-- EXERCISE BRIEF --
Where in the data below does the word "label" appear? Copy each line that holds it.

[[ DATA FOR THIS EXERCISE, beginning ]]

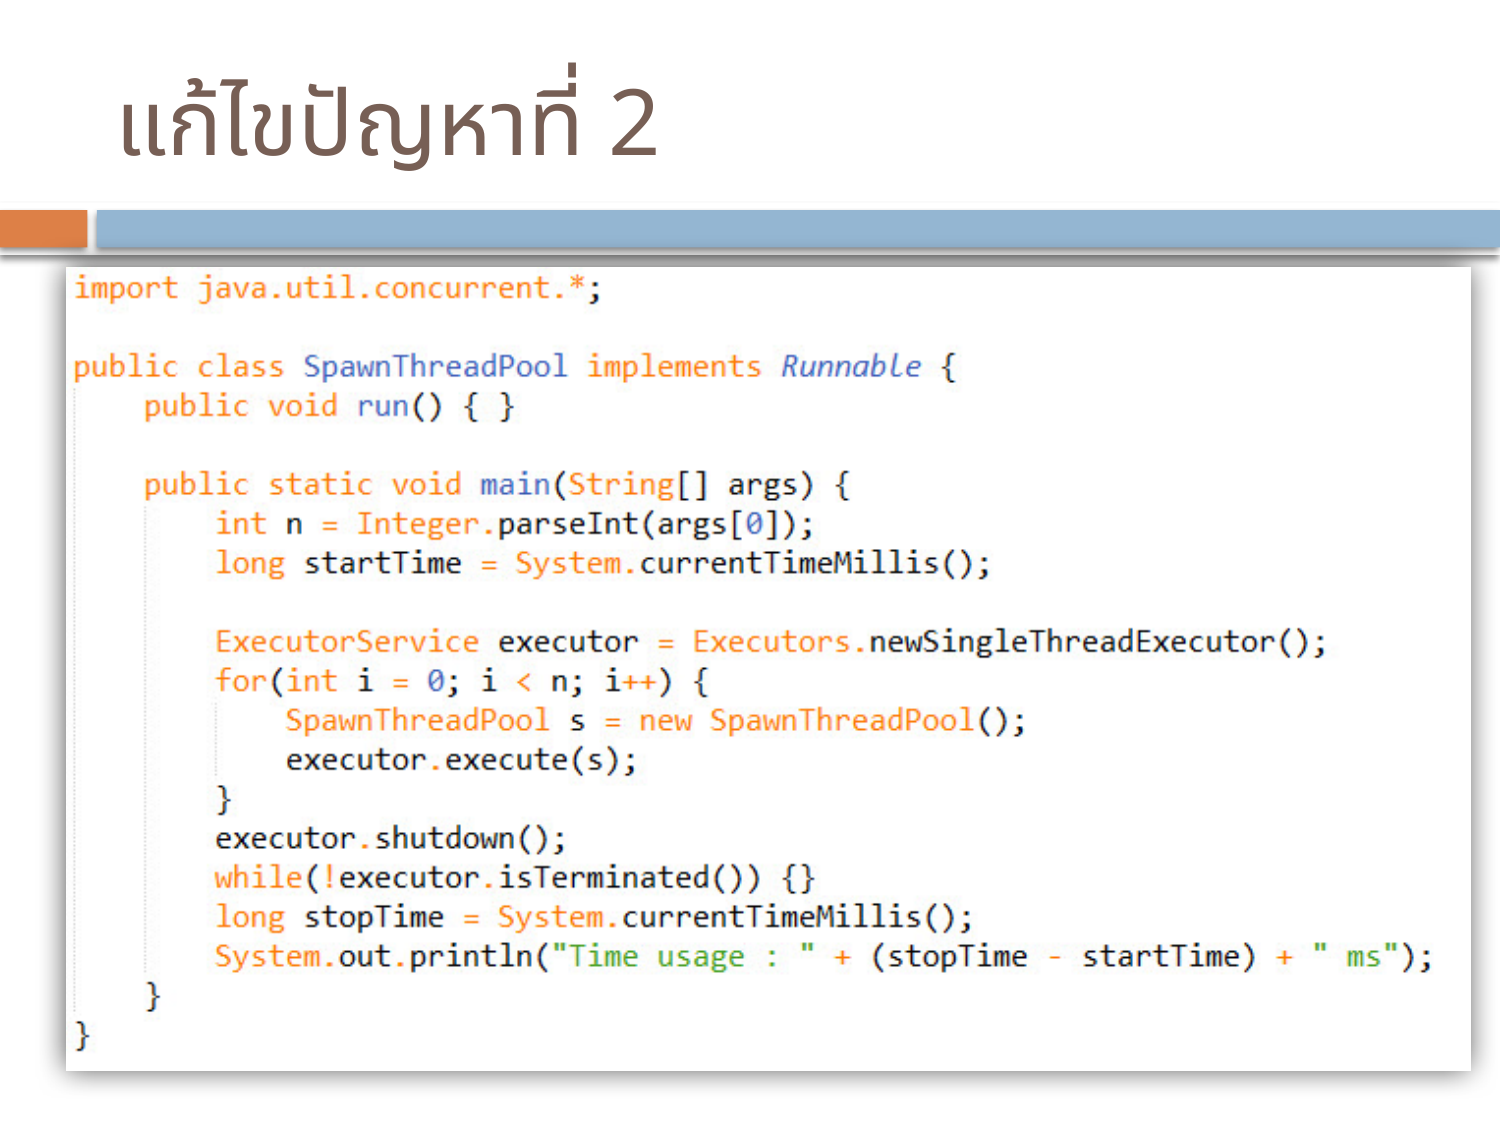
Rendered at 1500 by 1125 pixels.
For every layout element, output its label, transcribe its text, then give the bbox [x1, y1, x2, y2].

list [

[[ DATA FOR THIS EXERCISE, end ]]
[[ DATA FOR THIS EXERCISE, beginning ]]

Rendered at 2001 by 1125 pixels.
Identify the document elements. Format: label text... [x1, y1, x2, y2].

[[ DATA FOR THIS EXERCISE, end ]]
[[ DATA FOR THIS EXERCISE, beginning ]]

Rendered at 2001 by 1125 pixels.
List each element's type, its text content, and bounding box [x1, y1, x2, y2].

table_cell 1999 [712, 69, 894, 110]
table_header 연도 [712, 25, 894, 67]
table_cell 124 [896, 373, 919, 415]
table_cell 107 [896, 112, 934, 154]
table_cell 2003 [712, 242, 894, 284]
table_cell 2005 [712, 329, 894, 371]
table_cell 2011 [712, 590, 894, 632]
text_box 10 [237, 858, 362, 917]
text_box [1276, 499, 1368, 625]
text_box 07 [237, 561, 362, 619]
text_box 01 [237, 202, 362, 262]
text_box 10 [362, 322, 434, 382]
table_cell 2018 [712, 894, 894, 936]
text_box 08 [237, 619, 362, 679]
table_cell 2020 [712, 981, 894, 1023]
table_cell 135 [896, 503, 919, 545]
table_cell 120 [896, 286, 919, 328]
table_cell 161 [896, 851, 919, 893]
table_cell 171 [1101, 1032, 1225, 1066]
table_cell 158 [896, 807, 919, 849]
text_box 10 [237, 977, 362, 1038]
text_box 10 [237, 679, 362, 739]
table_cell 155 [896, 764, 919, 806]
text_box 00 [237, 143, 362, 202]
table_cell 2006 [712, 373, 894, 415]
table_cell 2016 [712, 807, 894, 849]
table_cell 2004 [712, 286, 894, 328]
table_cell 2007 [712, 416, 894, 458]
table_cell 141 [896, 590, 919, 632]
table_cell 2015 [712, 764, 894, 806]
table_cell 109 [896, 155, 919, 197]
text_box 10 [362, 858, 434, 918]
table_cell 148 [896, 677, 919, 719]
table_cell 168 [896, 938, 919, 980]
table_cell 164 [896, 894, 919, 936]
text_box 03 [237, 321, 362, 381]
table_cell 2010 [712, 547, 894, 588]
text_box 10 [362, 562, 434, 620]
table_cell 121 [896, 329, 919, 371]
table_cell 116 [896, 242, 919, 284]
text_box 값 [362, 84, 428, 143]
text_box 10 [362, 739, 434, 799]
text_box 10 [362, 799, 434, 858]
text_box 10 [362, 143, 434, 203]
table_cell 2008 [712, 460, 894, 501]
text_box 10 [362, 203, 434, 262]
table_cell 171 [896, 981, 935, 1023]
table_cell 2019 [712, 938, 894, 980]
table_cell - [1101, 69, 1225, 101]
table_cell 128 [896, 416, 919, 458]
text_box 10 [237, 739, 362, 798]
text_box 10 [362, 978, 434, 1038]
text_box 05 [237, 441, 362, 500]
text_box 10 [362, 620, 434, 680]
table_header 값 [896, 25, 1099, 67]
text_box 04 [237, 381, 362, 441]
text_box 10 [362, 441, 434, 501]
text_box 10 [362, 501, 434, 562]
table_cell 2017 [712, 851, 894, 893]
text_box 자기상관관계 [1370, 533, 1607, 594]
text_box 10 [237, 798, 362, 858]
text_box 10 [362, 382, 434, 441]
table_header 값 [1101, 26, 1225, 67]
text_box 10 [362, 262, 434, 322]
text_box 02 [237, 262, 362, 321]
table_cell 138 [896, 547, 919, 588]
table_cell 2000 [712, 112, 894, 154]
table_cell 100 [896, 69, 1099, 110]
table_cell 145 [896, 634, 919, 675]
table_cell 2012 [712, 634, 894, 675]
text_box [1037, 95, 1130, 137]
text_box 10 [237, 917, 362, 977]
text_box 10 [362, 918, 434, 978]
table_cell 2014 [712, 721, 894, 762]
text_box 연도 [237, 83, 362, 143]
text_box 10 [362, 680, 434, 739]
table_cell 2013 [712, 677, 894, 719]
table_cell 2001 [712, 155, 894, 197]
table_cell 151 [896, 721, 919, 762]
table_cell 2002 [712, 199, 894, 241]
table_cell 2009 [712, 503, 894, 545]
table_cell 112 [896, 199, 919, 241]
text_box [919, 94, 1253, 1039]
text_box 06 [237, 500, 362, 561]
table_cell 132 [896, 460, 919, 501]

[[ DATA FOR THIS EXERCISE, end ]]

-- REPLY --
For every layout element, output its label, transcribe its text, then give the bbox [x1, y1, x2, y2].
Identify the document elements. Format: label text... [x1, y1, x2, y2].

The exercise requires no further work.